I could hear him sigh. “No. After you left, I may have quit the club. Very dramatically, I should add, complete with—”

I liked Dex. A lot. Heck, maybe I even more than liked him. But in a crisis, he was not exactly user-friendly. “Do you know where they were going tonight?”

“Yeah,” he answered immediately, and I nearly sagged with relief. “They were going to the cave. You know, the one where we—”

“Right, right,” I hurried on. “Okay, I think I’ve worked out a way we can stop Mary Evans without hurting Romy.”

“I was unaware Romy getting hurt was ever on the table.”

“It’s not,” I said, looking over my shoulder to where Maya was throwing every canister of salt we had into a duffel bag.
At least I hope it’s not
.

“Do you want me to meet you there?”

There was no time to think, but I still hesitated, just for a little bit. I did want him to come with me. Because no matter how things went tonight, once everything was over, I’d leave Ideal. This was probably my last chance to see him.

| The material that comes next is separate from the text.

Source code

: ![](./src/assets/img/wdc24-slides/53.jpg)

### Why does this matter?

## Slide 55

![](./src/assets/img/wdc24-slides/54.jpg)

“No.” It came out like kind of a croak, and I cleared my throat. “No, there’s no need for you to come. I just need to make things right with Romy.”

“Okay,” he said, his voice lower than usual. “Izzy—”

I hung up. Whatever he was going to say next would probably just make all of this harder than it was. Besides, Maya was ready and I needed to go.

“Thanks,” I said, taking the bag and holding out my free hand. “If you’ll just give me your keys—”

But Maya blocked the front door, hands on her wide hips. “No way,” she said. “I promised your Mom I’d watch you, and letting you run off to fight a hedge witch and a homicidal ghost is probably one of those things she’d frown on. Besides, you’ll need my help with the ritual.”

Reminding myself that decking old ladies is wrong, I took a deep breath. “Maya, I appreciate that, but my friends are in danger, and I have to help them. On my own.”

But instead of being impressed with what I thought was a pretty stoic delivery, Maya laughed. “You Brannicks are always saying that.” She dropped her voice an octave or so. “‘I have to do this alone. This is my sole duty. I cannot accept help.’” Shaking her head, she said, “But you don’t do it alone. You
never
have. There’s always people like me, or that weirdo you keep in a mirror, or these kids at your school.”

Leaning forward, she took me by the shoulders. “You aren’t alone, Izzy. You or your mom or, when we find her, Finley. And whether you like it or not, you need help. And you’re getting it. So get your skinny little butt in my car, and let’s go kick some ghost ass.”